Dans son café An Coi, les clients peuvent voir de leurs propres yeux la fabrication de raquettes par le patron. Photo : TT/CVN
L’atelier de Tuân An est en effet dans la véranda du café. «J’aime bien ce métier d’appoint qui est en rapport direct avec mon sport préféré», révèle Tuân An. Les commandes sont nombreuses, car la raquette «made by An coi» a comme particularité d’être, selon le type de revêtement, adapté au jeu de chacun.

L'histoire de l'atelier An coi n'est pas commune. Il y a dix ans, Tuân An était agent commercial de la société de raquettes Butterfly. Des raquettes qui ont connu une hausse des prix vertigineuse au fil des années (de 1,5 million à 4 millions de dôngs/pièce), et dont la réparation ne pouvait s’effectuer qu’à l’étranger.

Face à cette situation, Tuân An a commencé à démonter ses raquettes abîmées pour en étudier la structure, ce qui lui a permis ensuite de créer les siennes.
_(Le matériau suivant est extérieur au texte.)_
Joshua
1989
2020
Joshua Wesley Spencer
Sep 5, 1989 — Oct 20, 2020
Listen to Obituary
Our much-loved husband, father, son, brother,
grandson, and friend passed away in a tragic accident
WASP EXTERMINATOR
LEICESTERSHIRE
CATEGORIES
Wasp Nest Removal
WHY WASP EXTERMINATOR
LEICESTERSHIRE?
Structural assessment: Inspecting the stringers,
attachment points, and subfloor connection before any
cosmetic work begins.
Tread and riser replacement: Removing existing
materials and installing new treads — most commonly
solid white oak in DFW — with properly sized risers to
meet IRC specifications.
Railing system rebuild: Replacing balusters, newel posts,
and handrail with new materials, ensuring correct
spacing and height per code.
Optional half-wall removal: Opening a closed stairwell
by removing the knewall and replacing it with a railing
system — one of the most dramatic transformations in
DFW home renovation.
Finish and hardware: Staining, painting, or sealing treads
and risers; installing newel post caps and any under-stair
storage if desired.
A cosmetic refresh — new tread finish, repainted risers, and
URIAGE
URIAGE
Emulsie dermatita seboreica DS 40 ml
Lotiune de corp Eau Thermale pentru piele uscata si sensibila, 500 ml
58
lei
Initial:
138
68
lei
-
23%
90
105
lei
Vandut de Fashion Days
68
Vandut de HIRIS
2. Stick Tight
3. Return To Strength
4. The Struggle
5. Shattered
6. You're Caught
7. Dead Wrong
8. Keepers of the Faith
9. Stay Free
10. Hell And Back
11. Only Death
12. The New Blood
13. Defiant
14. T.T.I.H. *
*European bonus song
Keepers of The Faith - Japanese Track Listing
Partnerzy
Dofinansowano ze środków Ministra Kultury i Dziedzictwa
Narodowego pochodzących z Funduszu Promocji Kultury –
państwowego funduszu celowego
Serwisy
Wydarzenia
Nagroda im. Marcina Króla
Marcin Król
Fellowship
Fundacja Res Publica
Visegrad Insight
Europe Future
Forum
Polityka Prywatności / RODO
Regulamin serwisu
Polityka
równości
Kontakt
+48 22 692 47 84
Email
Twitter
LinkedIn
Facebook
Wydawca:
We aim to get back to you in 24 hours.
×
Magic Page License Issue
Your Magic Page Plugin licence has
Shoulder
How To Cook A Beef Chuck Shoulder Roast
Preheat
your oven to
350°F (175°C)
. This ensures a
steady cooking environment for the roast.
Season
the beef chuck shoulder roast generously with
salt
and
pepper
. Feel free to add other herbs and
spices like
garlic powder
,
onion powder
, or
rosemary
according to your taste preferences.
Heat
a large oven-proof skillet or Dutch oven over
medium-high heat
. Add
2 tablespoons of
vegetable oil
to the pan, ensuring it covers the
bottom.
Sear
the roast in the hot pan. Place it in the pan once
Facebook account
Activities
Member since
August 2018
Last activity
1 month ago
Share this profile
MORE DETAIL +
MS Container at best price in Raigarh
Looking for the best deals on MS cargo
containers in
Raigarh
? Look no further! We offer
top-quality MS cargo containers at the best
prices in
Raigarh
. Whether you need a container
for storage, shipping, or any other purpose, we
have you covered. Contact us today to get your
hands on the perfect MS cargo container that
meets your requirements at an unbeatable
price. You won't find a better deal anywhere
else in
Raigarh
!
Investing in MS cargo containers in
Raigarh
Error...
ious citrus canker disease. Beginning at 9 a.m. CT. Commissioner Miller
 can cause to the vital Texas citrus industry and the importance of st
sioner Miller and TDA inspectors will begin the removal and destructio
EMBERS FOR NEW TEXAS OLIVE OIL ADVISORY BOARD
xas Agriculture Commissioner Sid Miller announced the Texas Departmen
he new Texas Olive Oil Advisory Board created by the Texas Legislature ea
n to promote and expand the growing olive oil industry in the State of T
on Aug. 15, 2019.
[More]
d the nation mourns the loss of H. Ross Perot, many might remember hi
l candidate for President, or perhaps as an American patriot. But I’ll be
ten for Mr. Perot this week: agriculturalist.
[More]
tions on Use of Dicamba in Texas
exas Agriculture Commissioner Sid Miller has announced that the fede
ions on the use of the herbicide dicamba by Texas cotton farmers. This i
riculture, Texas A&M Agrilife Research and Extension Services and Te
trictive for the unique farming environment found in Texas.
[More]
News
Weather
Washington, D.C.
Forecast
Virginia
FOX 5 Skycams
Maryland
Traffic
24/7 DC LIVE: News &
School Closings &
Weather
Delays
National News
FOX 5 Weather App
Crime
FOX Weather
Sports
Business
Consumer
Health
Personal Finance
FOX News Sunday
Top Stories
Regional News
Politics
La nouvelle a fait vite le tour dans le microcosme pongiste vietnamien. Nombre de passionnés sont venus chez lui pour passer commande. D'où la naissance de ce petit atelier au sein de son café. Pour créer de bonnes raquettes, Tuân An importe du bois : limba, koto, rosewood du Japon, ou palissandre du Laos. Nombre de pongistes de Dà Nang sont équipés de deux raquettes : l'une de standard international, et l'autre «made by An coi» qui porte leur nom sur le manche.

«Depuis notre mariage il y a 18 ans, pas un jour mon mari n'a pas joué au ping-pong». Une confidence de l'épouse de Tuân An, Tô Thi Hanh, qui en dit long sur la passion qui anime son époux.